[Dataset records]
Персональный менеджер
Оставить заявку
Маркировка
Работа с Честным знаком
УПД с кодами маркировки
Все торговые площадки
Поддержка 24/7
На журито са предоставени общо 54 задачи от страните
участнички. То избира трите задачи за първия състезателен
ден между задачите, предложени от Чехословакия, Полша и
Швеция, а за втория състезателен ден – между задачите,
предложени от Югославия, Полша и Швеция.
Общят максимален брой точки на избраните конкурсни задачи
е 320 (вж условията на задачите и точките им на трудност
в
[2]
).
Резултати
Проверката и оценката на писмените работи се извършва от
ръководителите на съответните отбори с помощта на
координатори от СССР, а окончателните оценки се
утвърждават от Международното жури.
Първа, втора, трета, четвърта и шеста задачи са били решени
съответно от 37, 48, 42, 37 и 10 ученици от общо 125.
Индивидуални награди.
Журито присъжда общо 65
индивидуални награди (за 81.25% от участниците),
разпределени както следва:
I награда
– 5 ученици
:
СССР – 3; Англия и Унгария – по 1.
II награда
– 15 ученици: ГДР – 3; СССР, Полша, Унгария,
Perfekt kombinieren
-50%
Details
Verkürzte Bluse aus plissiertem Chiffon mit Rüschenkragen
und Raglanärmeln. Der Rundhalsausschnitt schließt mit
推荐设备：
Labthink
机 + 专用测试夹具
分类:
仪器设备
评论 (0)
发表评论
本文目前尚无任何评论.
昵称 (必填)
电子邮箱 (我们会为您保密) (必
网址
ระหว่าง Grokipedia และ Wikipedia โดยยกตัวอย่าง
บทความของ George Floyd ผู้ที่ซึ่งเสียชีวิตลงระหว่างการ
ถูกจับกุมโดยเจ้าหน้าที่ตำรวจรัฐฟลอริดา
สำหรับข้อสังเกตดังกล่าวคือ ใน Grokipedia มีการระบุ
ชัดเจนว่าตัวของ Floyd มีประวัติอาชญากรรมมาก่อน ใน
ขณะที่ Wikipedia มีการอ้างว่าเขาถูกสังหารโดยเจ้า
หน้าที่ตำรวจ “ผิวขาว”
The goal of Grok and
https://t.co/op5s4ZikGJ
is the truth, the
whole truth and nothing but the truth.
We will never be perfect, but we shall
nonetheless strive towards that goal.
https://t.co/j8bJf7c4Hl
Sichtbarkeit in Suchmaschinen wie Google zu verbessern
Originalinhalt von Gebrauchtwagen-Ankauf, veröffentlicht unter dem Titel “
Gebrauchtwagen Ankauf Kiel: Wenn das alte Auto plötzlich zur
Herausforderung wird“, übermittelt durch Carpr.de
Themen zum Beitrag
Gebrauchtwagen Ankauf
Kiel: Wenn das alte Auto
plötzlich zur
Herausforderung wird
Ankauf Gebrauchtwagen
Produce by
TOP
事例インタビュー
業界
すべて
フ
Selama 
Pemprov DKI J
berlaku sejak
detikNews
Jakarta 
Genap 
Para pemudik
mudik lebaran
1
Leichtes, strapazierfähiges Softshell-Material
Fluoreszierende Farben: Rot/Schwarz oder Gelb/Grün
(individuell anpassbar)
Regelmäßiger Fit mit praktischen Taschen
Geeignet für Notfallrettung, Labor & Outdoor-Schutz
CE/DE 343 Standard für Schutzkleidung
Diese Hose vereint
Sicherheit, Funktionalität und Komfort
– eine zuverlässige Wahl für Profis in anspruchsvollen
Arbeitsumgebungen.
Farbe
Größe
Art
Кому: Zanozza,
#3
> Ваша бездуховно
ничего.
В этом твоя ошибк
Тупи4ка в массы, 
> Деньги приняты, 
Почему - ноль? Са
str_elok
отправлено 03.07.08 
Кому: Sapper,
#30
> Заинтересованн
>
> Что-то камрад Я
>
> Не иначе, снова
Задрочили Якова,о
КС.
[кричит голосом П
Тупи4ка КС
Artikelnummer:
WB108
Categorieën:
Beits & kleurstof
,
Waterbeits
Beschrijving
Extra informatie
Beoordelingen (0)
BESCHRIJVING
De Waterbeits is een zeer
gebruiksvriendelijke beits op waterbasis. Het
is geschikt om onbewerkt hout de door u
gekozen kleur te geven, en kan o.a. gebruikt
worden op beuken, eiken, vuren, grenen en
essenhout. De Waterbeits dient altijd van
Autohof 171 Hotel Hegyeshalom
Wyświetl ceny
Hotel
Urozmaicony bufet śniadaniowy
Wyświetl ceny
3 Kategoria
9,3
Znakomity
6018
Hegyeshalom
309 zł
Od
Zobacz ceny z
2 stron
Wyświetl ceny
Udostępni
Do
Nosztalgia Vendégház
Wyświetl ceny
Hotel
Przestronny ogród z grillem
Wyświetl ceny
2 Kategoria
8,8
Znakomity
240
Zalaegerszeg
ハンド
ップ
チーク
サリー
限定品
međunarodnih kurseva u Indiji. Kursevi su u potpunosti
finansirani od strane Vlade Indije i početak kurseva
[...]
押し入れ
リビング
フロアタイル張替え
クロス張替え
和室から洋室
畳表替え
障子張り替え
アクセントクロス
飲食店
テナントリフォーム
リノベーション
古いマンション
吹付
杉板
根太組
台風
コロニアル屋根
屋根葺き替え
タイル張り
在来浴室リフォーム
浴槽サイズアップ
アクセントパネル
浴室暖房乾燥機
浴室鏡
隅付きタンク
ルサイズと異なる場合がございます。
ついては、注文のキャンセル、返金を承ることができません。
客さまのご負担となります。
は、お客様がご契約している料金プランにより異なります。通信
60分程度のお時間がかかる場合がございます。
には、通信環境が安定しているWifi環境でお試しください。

### EXERCISE
Give all the records again. Match them exactly.

### PROBLEM SOLUTION
Персональный менеджер
Оставить заявку
Маркировка
Работа с Честным знаком
УПД с кодами маркировки
Все торговые площадки
Поддержка 24/7
На журито са предоставени общо 54 задачи от страните
участнички. То избира трите задачи за първия състезателен
ден между задачите, предложени от Чехословакия, Полша и
Швеция, а за втория състезателен ден – между задачите,
предложени от Югославия, Полша и Швеция.
Общят максимален брой точки на избраните конкурсни задачи
е 320 (вж условията на задачите и точките им на трудност
в
[2]
).
Резултати
Проверката и оценката на писмените работи се извършва от
ръководителите на съответните отбори с помощта на
координатори от СССР, а окончателните оценки се
утвърждават от Международното жури.
Първа, втора, трета, четвърта и шеста задачи са били решени
съответно от 37, 48, 42, 37 и 10 ученици от общо 125.
Индивидуални награди.
Журито присъжда общо 65
индивидуални награди (за 81.25% от участниците),
разпределени както следва:
I награда
– 5 ученици
:
СССР – 3; Англия и Унгария – по 1.
II награда
– 15 ученици: ГДР – 3; СССР, Полша, Унгария,
Perfekt kombinieren
-50%
Details
Verkürzte Bluse aus plissiertem Chiffon mit Rüschenkragen
und Raglanärmeln. Der Rundhalsausschnitt schließt mit
推荐设备：
Labthink
机 + 专用测试夹具
分类:
仪器设备
评论 (0)
发表评论
本文目前尚无任何评论.
昵称 (必填)
电子邮箱 (我们会为您保密) (必
网址
ระหว่าง Grokipedia และ Wikipedia โดยยกตัวอย่าง
บทความของ George Floyd ผู้ที่ซึ่งเสียชีวิตลงระหว่างการ
ถูกจับกุมโดยเจ้าหน้าที่ตำรวจรัฐฟลอริดา
สำหรับข้อสังเกตดังกล่าวคือ ใน Grokipedia มีการระบุ
ชัดเจนว่าตัวของ Floyd มีประวัติอาชญากรรมมาก่อน ใน
ขณะที่ Wikipedia มีการอ้างว่าเขาถูกสังหารโดยเจ้า
หน้าที่ตำรวจ “ผิวขาว”
The goal of Grok and
https://t.co/op5s4ZikGJ
is the truth, the
whole truth and nothing but the truth.
We will never be perfect, but we shall
nonetheless strive towards that goal.
https://t.co/j8bJf7c4Hl
Sichtbarkeit in Suchmaschinen wie Google zu verbessern
Originalinhalt von Gebrauchtwagen-Ankauf, veröffentlicht unter dem Titel “
Gebrauchtwagen Ankauf Kiel: Wenn das alte Auto plötzlich zur
Herausforderung wird“, übermittelt durch Carpr.de
Themen zum Beitrag
Gebrauchtwagen Ankauf
Kiel: Wenn das alte Auto
plötzlich zur
Herausforderung wird
Ankauf Gebrauchtwagen
Produce by
TOP
事例インタビュー
業界
すべて
フ
Selama 
Pemprov DKI J
berlaku sejak
detikNews
Jakarta 
Genap 
Para pemudik
mudik lebaran
1
Leichtes, strapazierfähiges Softshell-Material
Fluoreszierende Farben: Rot/Schwarz oder Gelb/Grün
(individuell anpassbar)
Regelmäßiger Fit mit praktischen Taschen
Geeignet für Notfallrettung, Labor & Outdoor-Schutz
CE/DE 343 Standard für Schutzkleidung
Diese Hose vereint
Sicherheit, Funktionalität und Komfort
– eine zuverlässige Wahl für Profis in anspruchsvollen
Arbeitsumgebungen.
Farbe
Größe
Art
Кому: Zanozza,
#3
> Ваша бездуховно
ничего.
В этом твоя ошибк
Тупи4ка в массы, 
> Деньги приняты, 
Почему - ноль? Са
str_elok
отправлено 03.07.08 
Кому: Sapper,
#30
> Заинтересованн
>
> Что-то камрад Я
>
> Не иначе, снова
Задрочили Якова,о
КС.
[кричит голосом П
Тупи4ка КС
Artikelnummer:
WB108
Categorieën:
Beits & kleurstof
,
Waterbeits
Beschrijving
Extra informatie
Beoordelingen (0)
BESCHRIJVING
De Waterbeits is een zeer
gebruiksvriendelijke beits op waterbasis. Het
is geschikt om onbewerkt hout de door u
gekozen kleur te geven, en kan o.a. gebruikt
worden op beuken, eiken, vuren, grenen en
essenhout. De Waterbeits dient altijd van
Autohof 171 Hotel Hegyeshalom
Wyświetl ceny
Hotel
Urozmaicony bufet śniadaniowy
Wyświetl ceny
3 Kategoria
9,3
Znakomity
6018
Hegyeshalom
309 zł
Od
Zobacz ceny z
2 stron
Wyświetl ceny
Udostępni
Do
Nosztalgia Vendégház
Wyświetl ceny
Hotel
Przestronny ogród z grillem
Wyświetl ceny
2 Kategoria
8,8
Znakomity
240
Zalaegerszeg
ハンド
ップ
チーク
サリー
限定品
međunarodnih kurseva u Indiji. Kursevi su u potpunosti
finansirani od strane Vlade Indije i početak kurseva
[...]
押し入れ
リビング
フロアタイル張替え
クロス張替え
和室から洋室
畳表替え
障子張り替え
アクセントクロス
飲食店
テナントリフォーム
リノベーション
古いマンション
吹付
杉板
根太組
台風
コロニアル屋根
屋根葺き替え
タイル張り
在来浴室リフォーム
浴槽サイズアップ
アクセントパネル
浴室暖房乾燥機
浴室鏡
隅付きタンク
ルサイズと異なる場合がございます。
ついては、注文のキャンセル、返金を承ることができません。
客さまのご負担となります。
は、お客様がご契約している料金プランにより異なります。通信
60分程度のお時間がかかる場合がございます。
には、通信環境が安定しているWifi環境でお試しください。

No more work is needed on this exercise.